Featured White Papers
Dickensian Intemperance: Charity and Reform
Novel: A Forum on Fiction, Fall 2003 by Claybaugh, Amanda
The great body of the prison population appeared to be Mivins, and Smangle, and the parson, and the butcher, and the leg, over and over, and over again. There were the same squalor, the same turmoil and noise, the same general characteristics, in every corner; in the best and worst alike. The whole place seemed restless and troubled; and the people were crowding and flitting to and fro, like the shadows in an uneasy dream. (737)

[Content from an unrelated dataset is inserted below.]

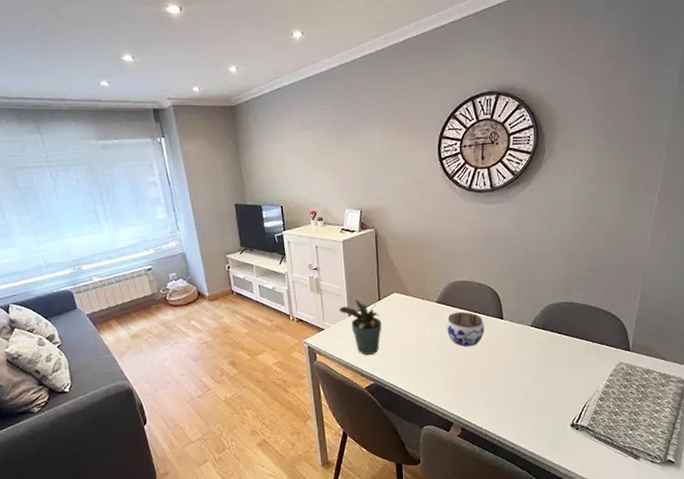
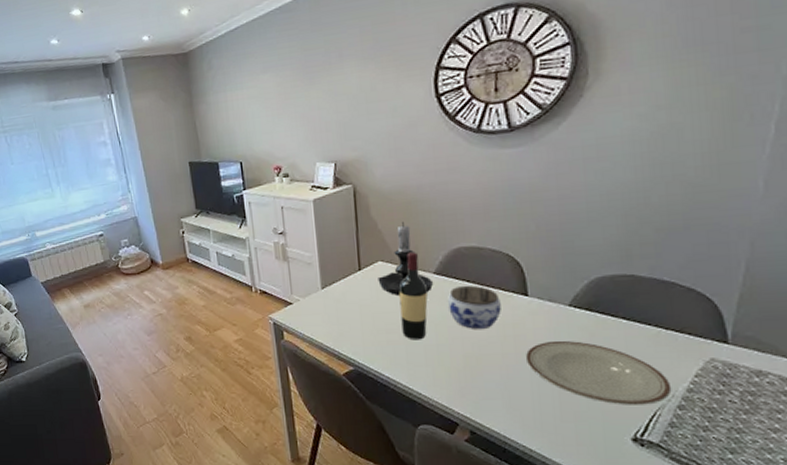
potted plant: present [339,300,382,355] -> none [310,269,364,335]
candle holder: none [393,261,435,322] -> present [378,222,433,297]
wine bottle: none [409,285,431,357] -> present [398,252,428,340]
plate: none [501,353,596,400] -> present [526,340,672,405]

What this passage attempts to dramatize is the making of a synecdoche, the process by which Mivins and Smangle, the disreputable men with whom Pickwick first shared a cell, are transformed into the representatives of the "great body of the prison population." Such synecdoches are central to reformist representation, which relies on one "wretched woman" to stand in for all. Here, however, the process somehow gets stuck and the synecdoche is left unfinished, with both the "population" and its representatives visible at the same time. What impedes the process is the absence of narrative. Dickens refuses to emplot his prisoners on, for instance, the downward path of the temperance tale because he refuses to make a story of individual failure out of a general experience of suffering. In this way, he leaves the prisoners quite literally with nowhere to go. They can do nothing but "flit to and fro," "over and over, and over again." And Pickwick himself decides that he has "seen enough" and will henceforth confine himself to his own cell.

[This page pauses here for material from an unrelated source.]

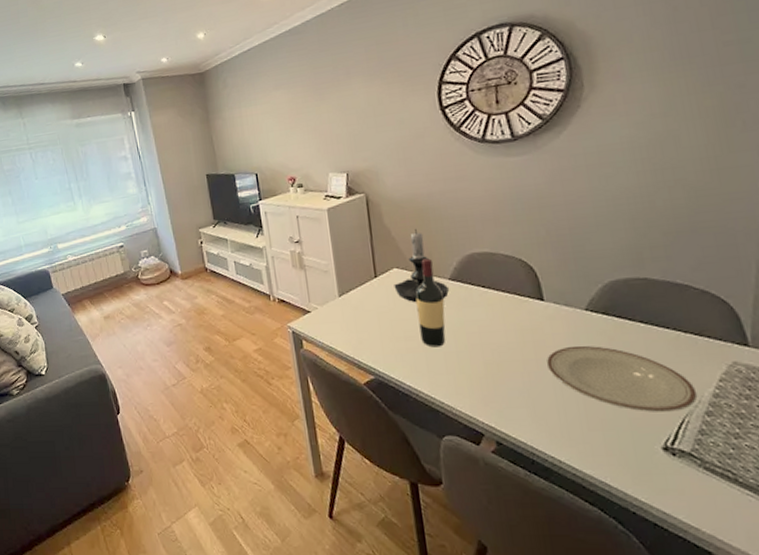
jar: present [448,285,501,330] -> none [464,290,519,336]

In doing so, Pickwick relinquishes any responsibility for the debtors he does not know. Their plight continues to trouble Dickens, however, and he will later claim that his concern for them bore fruit. Dickens returned to Pickwick ten years after it was finished, in order to write a new preface for the Cheap Edition of 1847. Taking this occasion to reflect on the changes that had occurred in the past decade, for his country as well as his career, he records that "important social improvements have taken place about us" since Pickwick's first edition (46). Dickens does not explicitly identify Pickwick as a reformist text, but the "improvements" he mentions in the second preface all follow directly from the events of Pickwick's plot. Pickwick had been harassed by a pair of almost comically rapacious lawyers, but now, Dickens reports, lawyerly "claws" have been pared by legal reforms; more importantly, the laws concerning debt have been altered, and "the Fleet Prison pulled down!" (46). Neatly pairing the abuses described and the reforms achieved, Dickens projects more such pairings into the future. He concludes with the hope that every future volume of the Cheap Edition might be matched with a new preface celebrating "the extermination of some wrong or abuse" that had been "set forth" within the volume itself (46). All of this is unsurprising, for Dickens the Reformer is a figure we know well, but it is worth noting that he lays claim to this status only by fiat and only retroactively. More importantly, it is worth recalling, as Sketches by Boz and The Pickwick Papers prompt us to do, that his own reformist writings emerge only through a recognition of reform's limitations and a struggle to develop his own forms.